## [Source extract]
START

A granny flat is a small area, so there are things you can do to make it feel more spacious.
These are important things to consider when designing a granny flat interior:
- Open Plan Designs
- Multi-functional spaces
- Roof Cavities (if your design allows)
- Built-In Storage Solutions
- Garages, Carports or Sheds
- A 2nd Storey or loft space
- Natural Light – Windows, Mirrors and Decks
Today I will talk about the best designs for small spaces, including how to make a small space feel bigger.
I will discuss how to incorporate an outside deck with indoor/outdoor living, how to consider passive Solar (sun light) and how the rooms should be laid out.
With all this content to cover, let’s get into it!
Best Designs for Small Spaces
A granny flat is a basically a small home.
The size you can build yours ranges from a minimum of 40 square metres to a maximum of 100 square metres, depending on your:
Still, they are quite a small floor-space, so here are some ideas on the best designs for small spaces.
More commonly referred to as “open plan” designs, simply combining rooms can make a lot of extra space.
For example, you can have an open plan kitchen that connects to both the dining and living area.
Open plan kitchens can work well in small spaces
As this picture shows, an open kitchen naturally flows into another space, without the use for any dividing walls.
My granny flat kitchen – Opened up to the living space
Another example is combining the laundry and the bathroom, keeping all amenities in one area which:
- Assists those who are less mobile, such as the elderly.
Including the washing machine in your bathroom leaves you with more room
As a granny flat is small, its’ spaces should be adaptable. So, a great idea is layouts that can be used in various ways.
Feel free to read up on architecturally designed spaces for inspiration.
Also; often a under utilised area, there are so many inventive ways to use this vertical space.
For example, it can be used as a storage area.
A permanent staircase is not needed – only a drop-down ladder. This means no essential floor space is wasted.
Built-In Storage Solutions
In granny flats, it is a wise idea if all storage solutions such as shelving, and cupboards are designed in place from the start.
Some examples of great space-saving include:
Kitchen designs with cabinets along the full width of the kitchen wall, or
Practical bedroom designs with built-in shelves above the bed.
Add a Garage, Carport or Shed
You do not need to feel restricted by your square metre floor allowance. You are legally allowed to attach garages, carports, or sheds to your granny flat to extend it.
These areas are all classified as “non-habitable space”, meaning they:
- Will not be counted as part of your allowed living area, and
- You can add them to your granny flat without losing any floor area.
You can even build a 2-storey granny flat, meaning you are allowed:
- A double garage on the ground floor, and
- Your granny flat above it.
This provides you even more space, as your inclusions can be upstairs in your maximum allowed living area, such as:
- One, two, three, even four bedrooms. (If tightly packed in)
- A kitchen in an open plan living and dining area.
- Bathrooms, and
- A laundry.

END

## [Data extract]
START

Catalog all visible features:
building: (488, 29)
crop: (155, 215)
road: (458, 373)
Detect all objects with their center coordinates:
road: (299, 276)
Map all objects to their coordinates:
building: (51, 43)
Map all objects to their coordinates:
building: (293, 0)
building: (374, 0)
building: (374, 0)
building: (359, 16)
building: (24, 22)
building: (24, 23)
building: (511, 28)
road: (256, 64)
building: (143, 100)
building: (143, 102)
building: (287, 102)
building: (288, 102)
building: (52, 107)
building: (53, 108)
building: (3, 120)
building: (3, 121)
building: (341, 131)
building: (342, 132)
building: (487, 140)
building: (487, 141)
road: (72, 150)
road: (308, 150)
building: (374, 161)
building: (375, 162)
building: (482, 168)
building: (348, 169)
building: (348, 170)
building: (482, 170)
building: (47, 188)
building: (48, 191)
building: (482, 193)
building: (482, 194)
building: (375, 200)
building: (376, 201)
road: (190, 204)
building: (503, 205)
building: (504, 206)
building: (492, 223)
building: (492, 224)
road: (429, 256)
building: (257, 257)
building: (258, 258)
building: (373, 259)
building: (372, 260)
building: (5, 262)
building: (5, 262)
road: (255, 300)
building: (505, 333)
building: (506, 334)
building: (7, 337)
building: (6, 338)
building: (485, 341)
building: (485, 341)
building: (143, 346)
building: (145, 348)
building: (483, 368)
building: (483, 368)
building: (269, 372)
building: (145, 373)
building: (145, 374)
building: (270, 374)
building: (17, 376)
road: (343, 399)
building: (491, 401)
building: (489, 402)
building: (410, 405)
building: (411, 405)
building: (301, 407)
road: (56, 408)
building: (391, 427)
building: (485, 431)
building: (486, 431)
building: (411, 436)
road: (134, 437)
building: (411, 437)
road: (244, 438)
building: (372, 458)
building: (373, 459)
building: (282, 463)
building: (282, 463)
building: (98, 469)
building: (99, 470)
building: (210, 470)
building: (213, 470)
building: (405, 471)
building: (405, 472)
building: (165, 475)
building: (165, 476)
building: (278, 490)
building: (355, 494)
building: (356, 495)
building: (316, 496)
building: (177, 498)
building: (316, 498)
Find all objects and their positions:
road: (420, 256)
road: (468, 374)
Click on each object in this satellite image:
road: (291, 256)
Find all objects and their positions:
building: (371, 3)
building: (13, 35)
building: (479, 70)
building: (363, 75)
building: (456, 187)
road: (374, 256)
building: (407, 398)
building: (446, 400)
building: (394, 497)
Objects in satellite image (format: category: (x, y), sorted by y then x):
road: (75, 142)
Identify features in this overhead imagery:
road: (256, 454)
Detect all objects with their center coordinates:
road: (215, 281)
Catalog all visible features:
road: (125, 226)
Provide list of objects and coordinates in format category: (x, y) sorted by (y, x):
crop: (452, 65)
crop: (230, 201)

END

## [Task A]
In the granny flat design text, why can a garage, carport or shed be added without reducing the allowed living area? Answer in one to three sentences.
## [Task B]
Continue the granny flat design text from the point at which it ends.

## [Task answer A]
These structures are classified as "non-habitable space," so they are not counted as part of the allowed living area. As a result, they can be attached to the granny flat without losing any floor area.

## [Task answer B]
For the regulations and more information on how you can achieve such a design, feel free to read about using garages to expand the size of your granny flat.
This talks about how, for even more room, you may be allowed a balcony upstairs.
2-Storey Granny Flats
As you may have gathered, a granny flat can be 2-storeys high.
They still have the same maximum size regulations as a single storey granny flat, but with;
- Multiple options you can legally use, which effectively increase their space.
For example, you can increase your floor area by adding a balcony on the second storey.
Even if only small, a balcony does make a difference
Similar to a garage or carport, these are not “habitable area”, so they do not take any room from your floor space restrictions.
To clarify, what is included in your maximum allowed floor space of a granny flat is basically all internal areas, such as:
- Dining room.
- Living room.
What is excluded from your floor space (what you are allowed to have in addition to your maximum space), is basically all external areas, such as:
- Decks, patios, porches, verandah’s, awnings, overhangs, or an alfresco.
How to Make a Small Space Feel Bigger
The number one solution to making a small space ‘feel’ bigger is to add more light.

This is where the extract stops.